One year after I stopped having “just one more drink,” the world learned of the dangerous state of COVID-19 and we entered a prolonged state of isolation. Everywhere around me, people were stockpiling toilet paper and whiskey in equal measure. I wasn’t sure I had built a better toolkit to prepare myself for such an unexpected event by then, one that was sure to be filled with new traumas and anxieties, as an uncertain future rolled itself out ahead of each and every one of us.

I watched the numbers climb, and I tried to drink enough coffee in the day to keep my hands from shaking too much, bringing back that old familiar feeling when I would drink brown liquor for days on end, trying to act like nothing was wrong. I began endlessly searching for the right flavour of soda water that would erase my uncertainty of the future. I watched people celebrate Susan Orlean live-tweeting her experience of drinking herself incoherent and felt a twinge of jealousy and regret. I wanted to be able to live so freely, but I knew how dangerous that was. How easily being the fun drunk that cheekily succumbs to alcohol, much to the amusement of everyone around them, becomes the sad drunk that takes themself to the hospital. I stopped sleeping properly and laid awake at night worrying for the future of my partner, our pets, and our life together. I wondered how long we could stay isolated from the people that made us all feel safe and connected. How long could I keep the wolves at the gate?

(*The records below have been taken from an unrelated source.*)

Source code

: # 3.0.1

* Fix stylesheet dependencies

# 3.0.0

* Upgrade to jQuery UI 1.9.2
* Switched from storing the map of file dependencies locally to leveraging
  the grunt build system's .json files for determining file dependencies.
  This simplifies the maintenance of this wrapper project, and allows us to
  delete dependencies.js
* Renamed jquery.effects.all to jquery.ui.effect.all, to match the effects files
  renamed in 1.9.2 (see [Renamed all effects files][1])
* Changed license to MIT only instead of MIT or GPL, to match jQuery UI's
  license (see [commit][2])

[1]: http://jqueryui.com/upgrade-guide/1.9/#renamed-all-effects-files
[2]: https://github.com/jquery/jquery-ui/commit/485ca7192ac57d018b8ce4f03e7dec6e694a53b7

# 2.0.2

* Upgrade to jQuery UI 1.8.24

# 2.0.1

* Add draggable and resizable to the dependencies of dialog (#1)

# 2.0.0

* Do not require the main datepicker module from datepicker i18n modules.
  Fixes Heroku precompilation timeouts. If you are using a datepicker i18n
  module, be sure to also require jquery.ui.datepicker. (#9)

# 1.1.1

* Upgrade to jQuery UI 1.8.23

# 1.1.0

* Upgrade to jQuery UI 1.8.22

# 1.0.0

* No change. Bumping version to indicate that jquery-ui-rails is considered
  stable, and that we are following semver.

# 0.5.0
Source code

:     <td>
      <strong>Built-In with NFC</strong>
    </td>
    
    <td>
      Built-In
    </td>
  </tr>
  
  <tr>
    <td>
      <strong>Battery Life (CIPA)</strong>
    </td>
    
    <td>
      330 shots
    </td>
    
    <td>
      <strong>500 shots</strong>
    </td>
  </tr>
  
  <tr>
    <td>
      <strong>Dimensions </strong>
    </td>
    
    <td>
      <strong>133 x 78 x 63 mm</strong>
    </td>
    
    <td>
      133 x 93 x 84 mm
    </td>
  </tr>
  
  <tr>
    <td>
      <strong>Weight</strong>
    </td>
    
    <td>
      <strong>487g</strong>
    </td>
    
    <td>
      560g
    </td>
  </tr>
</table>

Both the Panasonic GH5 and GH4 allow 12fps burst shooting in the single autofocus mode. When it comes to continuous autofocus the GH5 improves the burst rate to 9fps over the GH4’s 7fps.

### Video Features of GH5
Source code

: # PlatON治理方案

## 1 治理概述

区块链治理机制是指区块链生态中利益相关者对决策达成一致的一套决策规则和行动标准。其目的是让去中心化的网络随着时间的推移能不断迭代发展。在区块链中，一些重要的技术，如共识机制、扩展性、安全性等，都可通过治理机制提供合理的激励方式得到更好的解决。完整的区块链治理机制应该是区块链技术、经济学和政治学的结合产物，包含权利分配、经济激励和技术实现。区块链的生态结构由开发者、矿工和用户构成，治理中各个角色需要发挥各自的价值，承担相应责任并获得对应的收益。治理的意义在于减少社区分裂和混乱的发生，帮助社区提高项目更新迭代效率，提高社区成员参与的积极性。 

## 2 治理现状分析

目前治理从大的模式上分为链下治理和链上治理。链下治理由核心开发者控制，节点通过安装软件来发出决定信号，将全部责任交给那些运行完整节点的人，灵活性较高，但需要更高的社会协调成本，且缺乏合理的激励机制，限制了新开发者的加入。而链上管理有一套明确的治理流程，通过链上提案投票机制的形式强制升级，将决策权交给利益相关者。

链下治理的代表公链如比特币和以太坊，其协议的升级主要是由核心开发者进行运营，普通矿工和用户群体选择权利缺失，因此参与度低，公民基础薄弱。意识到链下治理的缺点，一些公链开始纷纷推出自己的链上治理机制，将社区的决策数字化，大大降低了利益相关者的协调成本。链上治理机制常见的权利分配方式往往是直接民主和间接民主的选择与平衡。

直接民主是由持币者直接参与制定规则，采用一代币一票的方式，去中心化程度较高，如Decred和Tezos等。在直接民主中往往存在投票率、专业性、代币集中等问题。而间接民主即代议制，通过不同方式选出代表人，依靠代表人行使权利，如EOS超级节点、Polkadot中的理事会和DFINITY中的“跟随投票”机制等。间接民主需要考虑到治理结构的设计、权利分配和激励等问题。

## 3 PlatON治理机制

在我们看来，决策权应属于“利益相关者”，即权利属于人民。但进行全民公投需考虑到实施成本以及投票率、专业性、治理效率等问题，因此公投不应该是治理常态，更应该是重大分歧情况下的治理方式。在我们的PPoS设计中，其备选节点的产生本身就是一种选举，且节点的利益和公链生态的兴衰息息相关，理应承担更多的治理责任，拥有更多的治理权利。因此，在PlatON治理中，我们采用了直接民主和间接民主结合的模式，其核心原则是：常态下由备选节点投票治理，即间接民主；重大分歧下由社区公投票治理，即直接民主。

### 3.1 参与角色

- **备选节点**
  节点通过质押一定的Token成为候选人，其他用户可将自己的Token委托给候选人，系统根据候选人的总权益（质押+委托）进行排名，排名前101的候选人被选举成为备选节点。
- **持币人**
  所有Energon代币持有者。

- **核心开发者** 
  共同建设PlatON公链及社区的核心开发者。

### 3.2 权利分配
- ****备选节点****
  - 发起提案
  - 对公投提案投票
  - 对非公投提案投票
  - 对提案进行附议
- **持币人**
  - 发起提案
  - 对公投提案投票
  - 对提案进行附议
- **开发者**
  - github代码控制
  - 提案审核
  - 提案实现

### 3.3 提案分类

What I learned from these nights of being awake is how important the hard emotions are in our lives. My brain doesn’t stop working at night, but I am aware and cognizant of that. I can spend the endless hours awake wondering why I am feeling anxious, where my depression and fears are coming from, and rational ways I can try and manage them the next day. I think about how hard everything is, and how I am sure we will see the other side, but how no one knows what shape we will be in when we get there. I think about who I am, really, now that I’m not that scared person running from their problems but living deep in them. I lie awake at night, sober as the day is long, and sneak into the bathroom to cry so I won’t wake anyone up. My bare feet on the cold and rough concrete floor, every nerve sending a signal to my brain letting me know I am present and experiencing pain, but that it would be okay. When my defences have been done away with, and in the hard hours of an insomniac’s night, I realize how alive I finally am.